▸ **Task to complete**:
The records below are split into lines. How many of those lines contain the string "worn"? Reply with the number only.

Segment Open

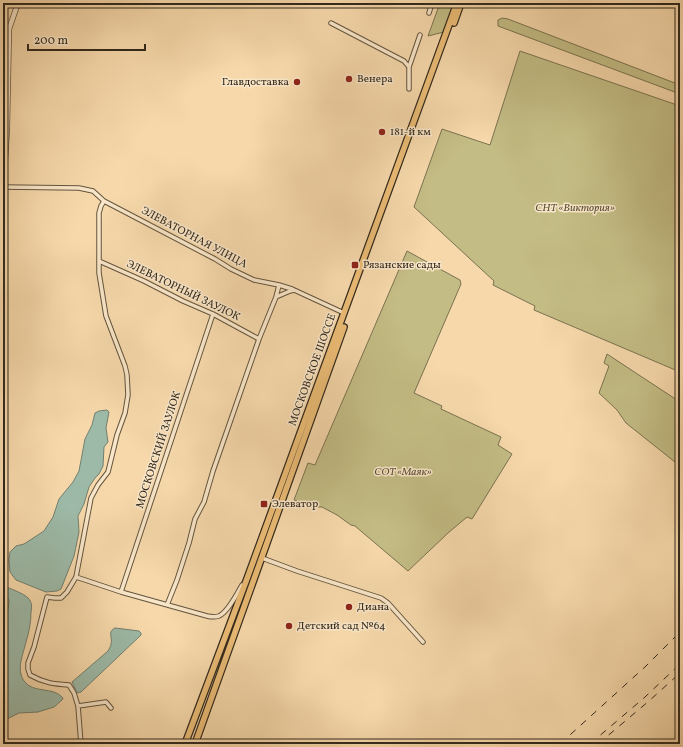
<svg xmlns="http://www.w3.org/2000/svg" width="683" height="747" font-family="Vollkorn,serif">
<rect width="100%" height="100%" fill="#f6d8aa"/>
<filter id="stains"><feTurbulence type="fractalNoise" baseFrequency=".005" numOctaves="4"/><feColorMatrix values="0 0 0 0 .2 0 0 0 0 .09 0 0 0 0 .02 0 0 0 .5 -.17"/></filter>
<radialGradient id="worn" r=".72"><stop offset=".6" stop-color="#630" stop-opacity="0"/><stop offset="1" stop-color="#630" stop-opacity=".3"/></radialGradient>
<path fill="#c3bc84" stroke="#7a7250" d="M440,3h14l-10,29 -16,4z
M502,18l6,1 172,66v9l-182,-68v-6z
M520,51l160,55v266l-146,-62 1,-4 -42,-21 1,-4 -80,-74 28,-78 48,16z
M407,251l53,29 1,4 -47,109 28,13 -1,3 60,28 -3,8 14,9 -40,65 -5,-2 -19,16 -40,38 -53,-45 -4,-1 -14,-10 -15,-8h-11l-17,-7 14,-37 7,2z
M607,354l73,48v64l-54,-43 -9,-13 -18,-17 10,-27 -5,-3z"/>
<path fill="#9dbaa8" stroke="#728070" d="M107,410l2,2 -3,16 2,14 -4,5 -1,19 -4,8 -4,4 -6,9 -5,17 -6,12 1,16 -5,24 -13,33 -4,2 -11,1 -30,-12 -6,-8 -1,-12 1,-8 6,-6 8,-2 20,-13 9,-14 6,-18 14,-17 6,-11 6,-32 7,-14 3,-12 4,-2z
M3,586c6,2 22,8 25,12 4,4 4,8 3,14 0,10 -2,20 -5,30 -3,13 -10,27 -2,39 9,13 29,5 39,17l-1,2 -8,7 -16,5 -19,1 -16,8v-89l6,-29v-3l-6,-5z
M115,628l24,3 2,2v2l-60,57 -4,1 -5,-11 36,-31c1,-2 3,-5 3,-7 2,-7 -4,-12 4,-16z"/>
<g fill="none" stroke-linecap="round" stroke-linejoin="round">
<g stroke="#635540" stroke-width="5.5">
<path id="minor" d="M429,13l3,-10
M331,23l73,38 5,6
M409,89v-22l11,-32
M3,187l76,1 14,3 11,10 111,58 16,10 23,11 25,5 13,4 52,24
M99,261l45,20 39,20 30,13 46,25
M276,297l14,-6 4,-1
M262,558l35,13 84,27 7,5 35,39
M76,577l15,-79 7,-13 10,-13 9,-37 8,-22 3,-18 -1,-20 -2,-9 -19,-50 -7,-43v-60l2,-7 3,-5
M121,592l92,-278
M167,605l10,-25 12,-37 6,-24 9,-17 9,-31 46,-132 17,-42 3,-12
M78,706l28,-4 5,6
M81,744l-3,-38 -4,-13 -5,-8c-15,-1 -25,-2 -39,-10l-2,-6v-6l6,-16 13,-50 8,1h6l6,-6 9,-15 45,15 86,24c4,1 9,1 12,0 9,-4 18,-22 23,-31"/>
</g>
<g stroke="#635540" stroke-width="6">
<path id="tertiary" d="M3,192l4,-63 2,-100 9,-26"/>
</g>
<g stroke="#32291d" stroke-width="8">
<path id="trunk" d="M454,23l7,-20
M185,744l63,-168 209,-573
M195,744l83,-232 66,-185"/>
</g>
<use href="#minor" stroke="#f9e6c8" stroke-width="3.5"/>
<use href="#tertiary" stroke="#f9e6c8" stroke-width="4.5"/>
<use href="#trunk" stroke="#ebbc75" stroke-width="5.5"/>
<path stroke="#32291d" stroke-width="1" stroke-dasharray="7 7" stroke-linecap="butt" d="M560,744l86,-78 34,-34
M590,744l55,-47 35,-33
M598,744l51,-43 31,-28"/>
</g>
<g fill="#8f2418" stroke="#f9e6c8" stroke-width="1.5">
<circle cx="349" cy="79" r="4"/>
<circle cx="297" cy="82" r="4"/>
<circle cx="382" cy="132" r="4"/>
<rect x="351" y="261" width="8" height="8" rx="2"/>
<rect x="260" y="500" width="8" height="8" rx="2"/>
<circle cx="349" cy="607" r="4"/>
<circle cx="289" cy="626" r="4"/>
</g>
<g text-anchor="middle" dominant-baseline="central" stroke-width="3" stroke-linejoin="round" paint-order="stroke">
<g font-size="11" fill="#32291d" stroke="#f9e6c8" text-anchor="start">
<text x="357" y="79">Венера</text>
<text x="289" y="82" text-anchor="end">Главдоставка</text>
<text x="390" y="132">181-й км</text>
<text x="363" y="265">Рязанские сады</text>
<text x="272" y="504">Элеватор</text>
<text x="357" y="607">Диана</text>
<text x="297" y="626">Детский сад №64</text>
</g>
<g font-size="11" font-style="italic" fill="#564e37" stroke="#f9e6c8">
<text x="575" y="208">СНТ «Виктория»</text>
<text x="403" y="472">СОТ «Маяк»</text>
</g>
<g font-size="11" fill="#32291d" stroke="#f9e6c8">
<text transform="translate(194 238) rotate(28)">ЭЛЕВАТОРНАЯ УЛИЦА</text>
<text transform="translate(183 291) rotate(26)">ЭЛЕВАТОРНЫЙ ЗАУЛОК</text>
<text transform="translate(313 370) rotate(-70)">МОСКОВСКОЕ ШОССЕ</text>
<text transform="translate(159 450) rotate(-72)">МОСКОВСКИЙ ЗАУЛОК</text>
</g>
</g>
<rect width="683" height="747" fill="none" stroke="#f6d8aa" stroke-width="16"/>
<rect x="4" y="4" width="675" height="739" fill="none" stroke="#32291d" stroke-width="2"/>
<rect x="8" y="8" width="667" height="731" fill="none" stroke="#32291d"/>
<path d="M28 44v6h117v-6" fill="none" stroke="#32291d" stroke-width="2"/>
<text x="34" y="44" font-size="12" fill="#32291d" stroke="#f9e6c8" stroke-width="3" paint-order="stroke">200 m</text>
<rect width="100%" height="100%" filter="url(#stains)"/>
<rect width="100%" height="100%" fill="url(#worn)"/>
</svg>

Segment Closed

▸ **Exercise result**:
2